Enfin, au travers de démarches artistiques, nous observerons comment de certaines situations périlleuses volontairement provoquées peut émerger un art de la débrouille, des façons de faire avec les moyens du bord.
Les intervenants
Mireille Bruyère
Vers une société de travailleurs sans travail ?

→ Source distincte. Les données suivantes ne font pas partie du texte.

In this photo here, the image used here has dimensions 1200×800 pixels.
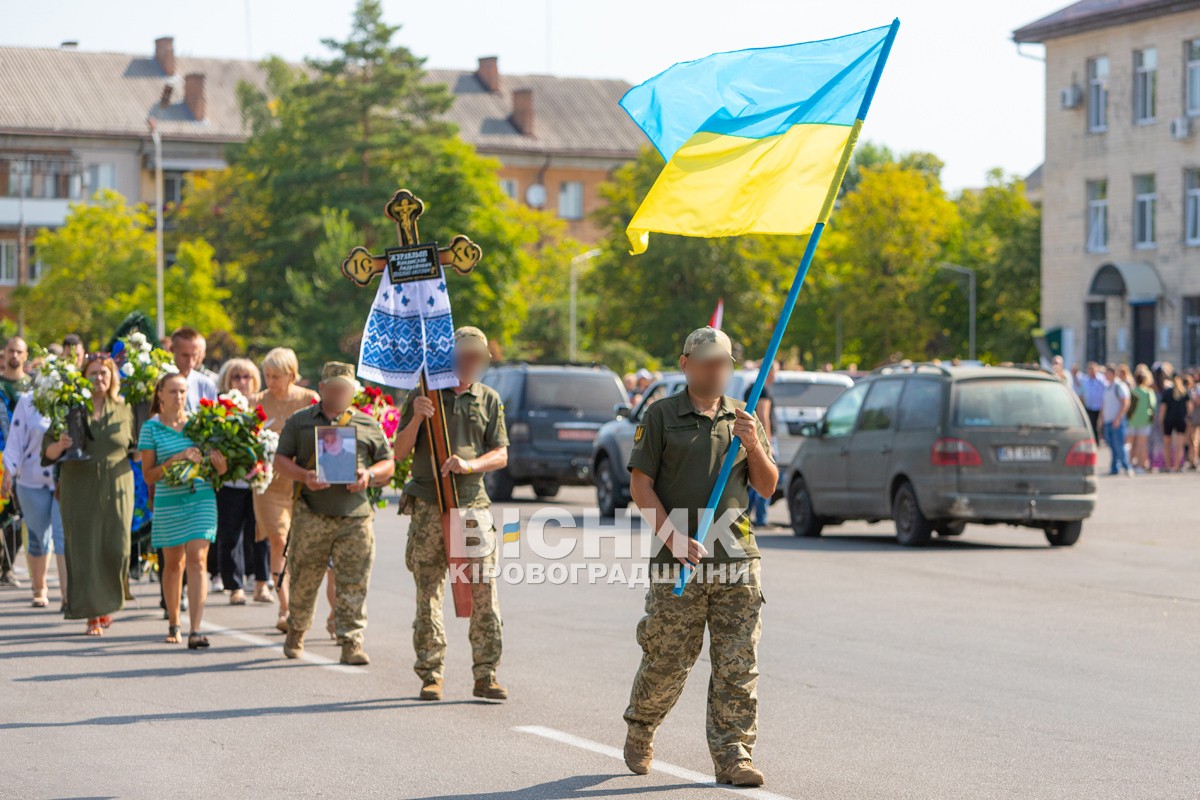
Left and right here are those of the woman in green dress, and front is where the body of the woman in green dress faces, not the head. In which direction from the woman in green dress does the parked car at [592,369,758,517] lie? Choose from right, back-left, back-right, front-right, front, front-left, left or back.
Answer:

Mireille Bruyère est maître de conférence en économie à l’Université Toulouse — Jean Jaurès. Elle est membre du Conseil Scientifique d’ATTAC France, du CERTOP et travaille sur les enjeux du travail et de l’emploi.
Frédérique Mozer
Réflexions sur l’état du mal logement en France en 2016
Après une formation en sociologie et travail social, Frédérique Mozer a commencé à travailler à la Fondation Abbé Pierre à Paris en 2000, sur diverses missions de développement de projets de logements accompagnés aux côtés du réseau associatif national. Elle est en charge de l’agence régionale Languedoc-Roussillon—Midi-Pyrénées depuis 2014.
Cyrille Hanappe
Cyrille Hanappe est architecte et ingénieur. Il est directeur pédagogique du Diplôme de Spécialisation en Architecture des Risques Majeurs de l’École Nationale Supérieure d’Architecture Paris — Belleville. Associé dans l’agence d’architecture AIR, il est également président de l’association Actes & Cités qui a pour objet de faire pour la dignité des personnes dans leur cadre de vie en France et dans le Monde.
Marie-Christine Jaillet
Qu’est-ce qu’habiter dans les territoires urbains précaires ?

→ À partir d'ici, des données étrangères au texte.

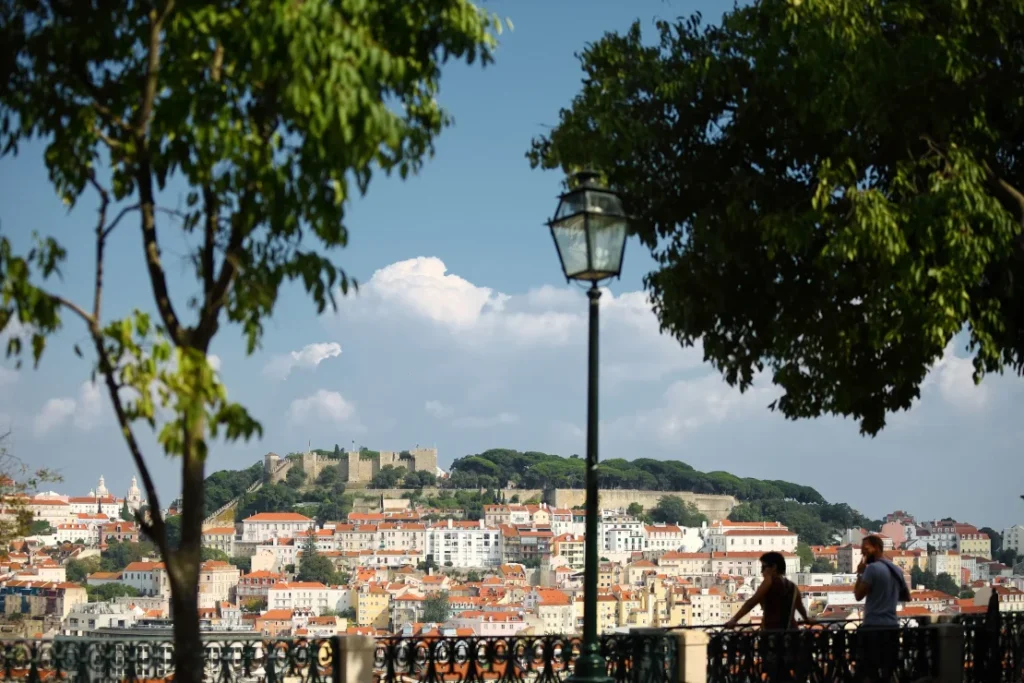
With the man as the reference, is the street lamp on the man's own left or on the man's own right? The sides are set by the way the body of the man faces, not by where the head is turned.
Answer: on the man's own left

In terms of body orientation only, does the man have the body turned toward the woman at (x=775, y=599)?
no

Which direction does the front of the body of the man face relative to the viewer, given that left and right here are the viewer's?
facing away from the viewer and to the left of the viewer

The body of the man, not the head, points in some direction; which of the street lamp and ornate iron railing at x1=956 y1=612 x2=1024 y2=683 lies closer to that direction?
the street lamp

Marie-Christine Jaillet est sociologue de la ville et directrice de recherche au CNRS. Spécialiste de la ville, elle poursuit des travaux sur la périurbanisation, les modes d’habiter, mais également sur les processus de métropolisation et leur impact sur les modes de gouvernance urbaine. Elle travaille aujourd’hui au développement d’un Institut de la Ville à Toulouse. Elle vient d’être nommée à la présidence du CODEV (Conseil de Développement) de Toulouse Métropole.
Antoine Aubinais, Bellastock
Antoine Aubinais est architecte HMONP, diplômé de l’ENSA Paris — Belleville en 2010, co-fondateur de Bellastock en 2006 et président de l’association jusqu’en 2012. Il a travaillé dans des agences d’architecture parisiennes, avant de se consacrer complètement au développement de l’association Bellastock.
Laurent Tixador
D’autres façons d’habiter le paysage
Artiste aventurier aux actions extrêmes, Laurent Tixador privilégie la performance et travaille de manière expéditionnaire. Il met à l’épreuve ses capacités physiques autant que la définition de «l’être artiste». Ses périples permettent de fabriquer des situations qui influencent son comportement et proposent des opportunités. L’expédition est pour lui un travail d’atelier, d’autant que lors de ses pérégrinations, il bricole de petits objets avec les matériaux qu’il trouve sur place.